Noi che abbiamo tifato per il matrimonio tra Demi Moore (48) e Ashton Kuctcher (35) siamo coinvolte in un frenetico scambio di opinioni per capire come levarci dall’imbarazzo in cui ci ha precipitato la nostra eroina. Eravamo ancora affrante per il divorzio da quel bel figliolo che Demi con l’enfasi che distingue i suoi passi fa sapere (oggi) di aver fatto sesso (poco tempo addietro) con il migliore amico dell’ex (ma all’epoca marito) sui sedili posteriori di una macchina. Non frequento le automobili come luogo di consumazione di tali avventure dalla maggiore età e sentire questa storia mi ha prodotto un grave effetto deprimente. La mia vicina di casa (39) che intrattiene un’audace storia di con il commesso di una libreria indipendente (29) approva il mio disappunto per la caduta di stile. Seppur convinte entrambe che in caso di disfatta (lui ti lascia) è bene non arrendersi e rilanciare: “però mai meno di un divano, meglio un albergo di lusso”. Staremo invecchiando?
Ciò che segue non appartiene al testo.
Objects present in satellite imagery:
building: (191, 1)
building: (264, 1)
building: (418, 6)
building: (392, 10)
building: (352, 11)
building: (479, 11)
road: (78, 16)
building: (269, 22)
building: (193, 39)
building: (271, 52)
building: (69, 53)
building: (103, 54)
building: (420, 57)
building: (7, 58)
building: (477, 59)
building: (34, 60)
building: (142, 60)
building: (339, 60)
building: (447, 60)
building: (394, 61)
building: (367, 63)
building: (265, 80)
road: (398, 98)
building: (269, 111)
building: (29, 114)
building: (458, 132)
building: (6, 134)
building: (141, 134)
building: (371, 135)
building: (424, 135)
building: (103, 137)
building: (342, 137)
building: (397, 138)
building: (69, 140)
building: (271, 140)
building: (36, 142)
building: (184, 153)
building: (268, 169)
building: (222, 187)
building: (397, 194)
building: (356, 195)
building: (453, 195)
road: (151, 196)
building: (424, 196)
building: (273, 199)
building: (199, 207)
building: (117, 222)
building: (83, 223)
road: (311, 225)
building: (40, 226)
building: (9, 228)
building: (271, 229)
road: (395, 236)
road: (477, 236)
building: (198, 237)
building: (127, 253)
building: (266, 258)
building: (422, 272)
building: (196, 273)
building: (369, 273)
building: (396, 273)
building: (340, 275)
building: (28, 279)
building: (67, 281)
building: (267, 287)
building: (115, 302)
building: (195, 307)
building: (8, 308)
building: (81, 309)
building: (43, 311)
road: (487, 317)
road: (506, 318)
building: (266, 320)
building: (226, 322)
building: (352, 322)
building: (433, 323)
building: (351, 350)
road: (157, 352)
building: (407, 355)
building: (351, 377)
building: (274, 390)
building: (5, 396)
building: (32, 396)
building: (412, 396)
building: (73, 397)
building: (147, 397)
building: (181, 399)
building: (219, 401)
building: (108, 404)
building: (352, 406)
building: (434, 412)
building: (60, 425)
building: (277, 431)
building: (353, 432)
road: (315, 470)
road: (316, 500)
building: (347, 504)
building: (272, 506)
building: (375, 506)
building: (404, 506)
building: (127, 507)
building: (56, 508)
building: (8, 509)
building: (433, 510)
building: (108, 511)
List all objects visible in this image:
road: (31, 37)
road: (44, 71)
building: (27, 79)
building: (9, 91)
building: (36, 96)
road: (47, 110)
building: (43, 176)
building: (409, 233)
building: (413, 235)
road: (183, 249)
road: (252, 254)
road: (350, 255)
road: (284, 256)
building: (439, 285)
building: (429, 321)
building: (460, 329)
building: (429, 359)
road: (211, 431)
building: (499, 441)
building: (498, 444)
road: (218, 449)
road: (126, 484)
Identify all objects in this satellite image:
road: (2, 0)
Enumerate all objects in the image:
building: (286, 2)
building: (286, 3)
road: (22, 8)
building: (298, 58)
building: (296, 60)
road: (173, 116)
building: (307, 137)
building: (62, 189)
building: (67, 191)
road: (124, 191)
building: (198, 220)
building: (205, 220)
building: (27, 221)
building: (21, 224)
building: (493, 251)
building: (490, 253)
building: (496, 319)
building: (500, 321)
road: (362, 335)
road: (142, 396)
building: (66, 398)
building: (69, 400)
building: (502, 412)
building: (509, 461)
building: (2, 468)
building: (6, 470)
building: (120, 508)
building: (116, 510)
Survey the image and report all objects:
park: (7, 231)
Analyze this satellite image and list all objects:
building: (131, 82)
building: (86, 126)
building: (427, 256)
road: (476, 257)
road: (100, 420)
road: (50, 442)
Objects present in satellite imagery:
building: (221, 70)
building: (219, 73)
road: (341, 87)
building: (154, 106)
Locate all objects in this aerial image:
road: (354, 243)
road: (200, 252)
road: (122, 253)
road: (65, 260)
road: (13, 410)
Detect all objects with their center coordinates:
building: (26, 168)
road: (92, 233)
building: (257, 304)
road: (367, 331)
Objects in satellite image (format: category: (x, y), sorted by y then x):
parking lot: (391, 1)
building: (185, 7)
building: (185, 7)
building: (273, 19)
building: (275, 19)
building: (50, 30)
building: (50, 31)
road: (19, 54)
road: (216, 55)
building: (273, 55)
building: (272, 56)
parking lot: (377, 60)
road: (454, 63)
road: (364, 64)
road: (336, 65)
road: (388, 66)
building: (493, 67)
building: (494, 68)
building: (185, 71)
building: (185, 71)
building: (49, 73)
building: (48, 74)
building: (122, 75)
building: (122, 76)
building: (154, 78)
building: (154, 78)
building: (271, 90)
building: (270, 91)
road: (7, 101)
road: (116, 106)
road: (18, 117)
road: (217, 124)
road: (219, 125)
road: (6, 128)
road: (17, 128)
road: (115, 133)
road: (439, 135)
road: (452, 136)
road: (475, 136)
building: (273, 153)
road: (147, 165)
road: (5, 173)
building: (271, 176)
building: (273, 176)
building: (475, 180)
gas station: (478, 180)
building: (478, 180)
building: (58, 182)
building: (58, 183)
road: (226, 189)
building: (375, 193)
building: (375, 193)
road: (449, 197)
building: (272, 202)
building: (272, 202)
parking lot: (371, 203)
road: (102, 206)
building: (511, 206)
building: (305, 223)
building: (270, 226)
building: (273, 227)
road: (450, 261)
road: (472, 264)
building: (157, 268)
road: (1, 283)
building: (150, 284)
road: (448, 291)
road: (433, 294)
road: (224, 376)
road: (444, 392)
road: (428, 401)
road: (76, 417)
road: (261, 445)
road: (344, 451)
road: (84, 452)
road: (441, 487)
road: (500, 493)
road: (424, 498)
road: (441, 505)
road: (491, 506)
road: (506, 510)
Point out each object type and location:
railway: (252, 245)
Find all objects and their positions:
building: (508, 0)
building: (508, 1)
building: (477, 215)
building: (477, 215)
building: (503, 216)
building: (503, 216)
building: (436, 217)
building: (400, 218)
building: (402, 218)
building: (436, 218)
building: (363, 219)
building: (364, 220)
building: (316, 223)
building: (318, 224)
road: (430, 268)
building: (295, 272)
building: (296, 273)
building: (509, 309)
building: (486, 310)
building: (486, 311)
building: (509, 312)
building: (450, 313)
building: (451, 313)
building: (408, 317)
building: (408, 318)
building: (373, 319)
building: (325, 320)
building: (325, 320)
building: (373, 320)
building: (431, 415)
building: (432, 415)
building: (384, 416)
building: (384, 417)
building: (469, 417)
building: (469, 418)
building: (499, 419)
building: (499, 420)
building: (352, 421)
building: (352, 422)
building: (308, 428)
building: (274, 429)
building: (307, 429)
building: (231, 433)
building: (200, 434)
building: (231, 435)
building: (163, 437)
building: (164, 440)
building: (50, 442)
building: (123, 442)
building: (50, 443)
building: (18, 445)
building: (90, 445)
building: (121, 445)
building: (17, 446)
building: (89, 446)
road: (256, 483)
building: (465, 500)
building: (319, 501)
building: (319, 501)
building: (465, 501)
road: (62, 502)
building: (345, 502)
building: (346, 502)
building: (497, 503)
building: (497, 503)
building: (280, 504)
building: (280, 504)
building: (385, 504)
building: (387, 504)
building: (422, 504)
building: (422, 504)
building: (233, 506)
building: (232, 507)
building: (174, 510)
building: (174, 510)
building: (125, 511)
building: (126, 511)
Ma no, ci scrive su Skype la nostra amica bolognese Bice (45), “siamo solo ragazze di un altro continente dove le vetture sono minuscole e le strade tropo piccole”. Ah ecco. E quando lui (37) ti ha mollata, tu Bice che strategia hai scelto? “Quella altezzosa di non mostrarmi in pubblico con un sostituto lasciando intuire disponibilità da sultana”. Però l’avvenente Bice lavora in banca e le sue gesta si narrano in uno stretto giro di amici, mentre quelle della diva Demi aprono i tg di ogni continente. Essendo a ragione considerata la protettrice planetaria delle cougar, (di)sgraziata etichetta per signore che vogliono spassarsela con i più giovane e/o praticare il gesto (ancora) rivoluzionario di amarli. Tradotto in italiano con un approssimativo coguare o un più classico panterone, oggi la parola cougar nei motori di ricerca su internet segnala siti di appuntamenti e/o sesso a pagamento tra donne mature e giovanotti ed è considerabile la versione edulcorata e addomesticata delle M.I.L.F, (acronimo di mother i’d like to f***k, filone pornografico molto amato e mai in crisi, immaginario adolescenziale di sexy prof e spregiudicate amiche di mamma). Però crescono e di molto le coppie dove lei è più avanti con l’età, si vedono dappertutto, dal supermercato all’altare, e allora non è più (solo) una faccenda di sesso,. Perché, è vero che spesso le storie tra le femine anta e gli maschi enta cominciano per attrazione sessuale, ma poi finiscono per mettere in gioco il cuore, diventa più complicato e non basta l’ironia per cavarsela.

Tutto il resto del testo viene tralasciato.